New Democratic Distortion-Twist Blunt's Words

It is incredible how much the Democratic Party has politicized this entire bail out process. First they rush though an announcement that a deal was made so they could say Senator McCain had nothing to do with it. The only problem is that there was not deal. (John Boehner confirms that in this letter).

Then, when the deal falls apart before the Senator even lands in Washington, they blame The Senator for it falling apart. They call McCain's show of leadership "erratic behavior." and now they use half of a Roy Blunt quote to imply that the Republicans were unhappy that Senator McCain came to Washington. Read more below:

Out of bounds! Obama camp distorts a GOP leader's remark By Steven Thomma | McClatchy Newspapers

Throw the flag on: The Obama campaign.

Call: False start.

What happened: The campaign sent out a release Friday quoting Rep. Roy Blunt, R-Mo., saying that fellow Republican John McCain killed a bailout deal.

"Congressman Blunt just confirmed what's been clear since John McCain rode into Washington at the eleventh hour — Senator McCain's political theatrics succeeded only in stopping a bipartisan deal," Obama spokesman Bill Burton said.

The statement offered the damning quote from Blunt, the House minority whip: "Clearly, yesterday, his position on that discussion yesterday was one that stopped a deal from finalizing." The campaign linked to an online video of the quote.

Why that's wrong:

Blunt's words were taken out of context and the video was edited to make his remarks appear more critical of McCain than they actually were.
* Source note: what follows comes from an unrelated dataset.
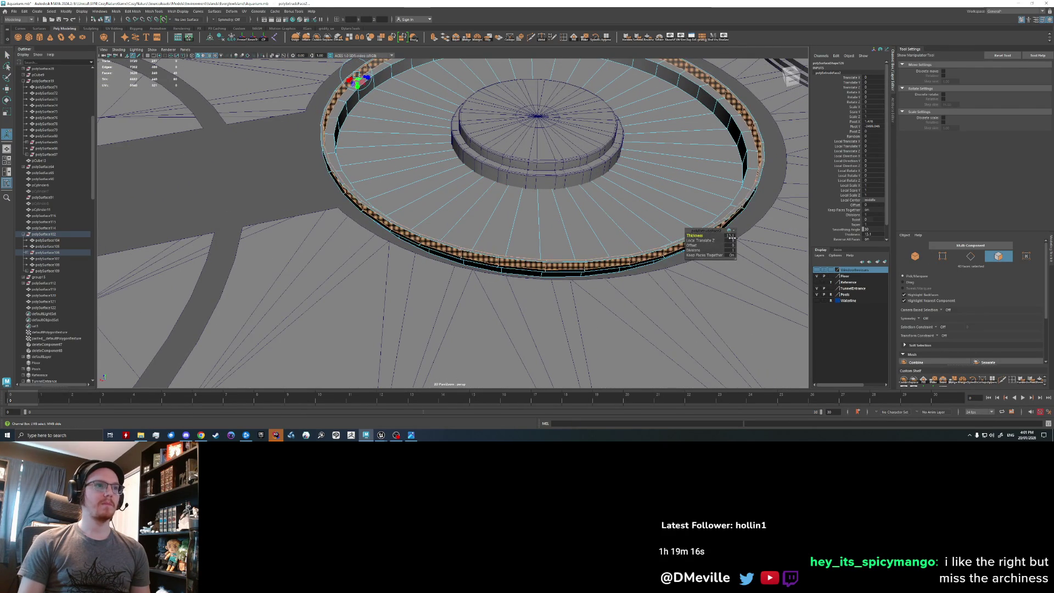
{"action": "left_click_drag", "start_coordinate": [732, 237], "coordinate": [564, 258]}
{"action": "key", "text": "ctrl+z"}
{"action": "left_click_drag", "start_coordinate": [433, 212], "coordinate": [406, 231], "text": "alt"}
The video starts after Blunt credited McCain with helping, and it cuts off before Blunt says that McCain helped to stop a part of the deal that House Republicans already opposed.
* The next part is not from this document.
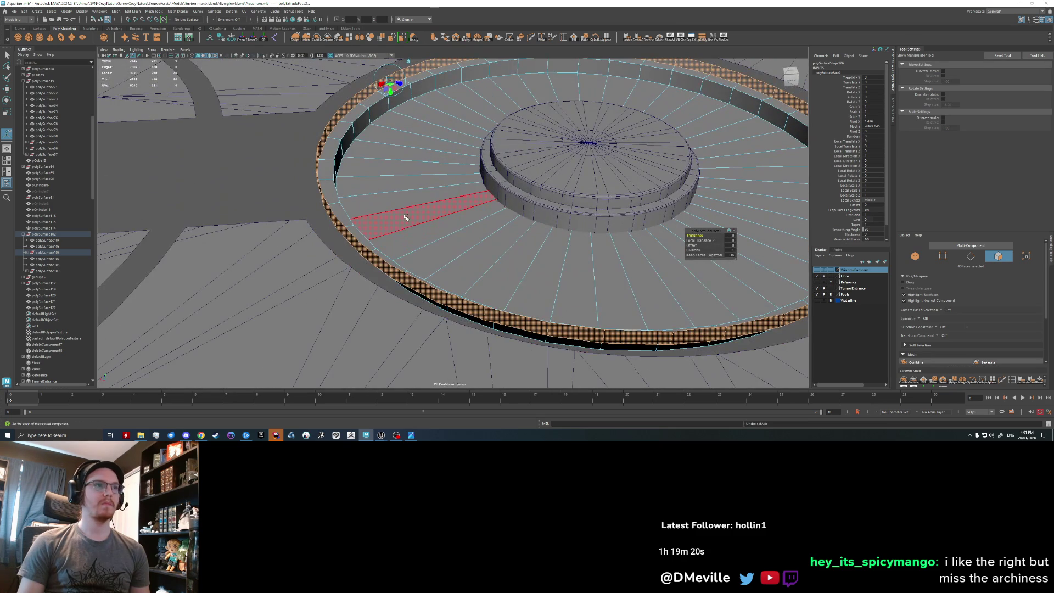
{"action": "right_click_drag", "start_coordinate": [406, 218], "coordinate": [421, 190], "text": "shift"}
His full quote is quite different from the edited one the Obama camp used:

"I do think that John McCain was very helpful in what he did," Blunt said. "Clearly, yesterday, his position on that discussion yesterday was one that stopped a deal from finalizing that no House Republican, in my view, would have been for, which means it wouldn't have probably passed the House."

Penalty: Set back the Obama campaign's credibility five yards.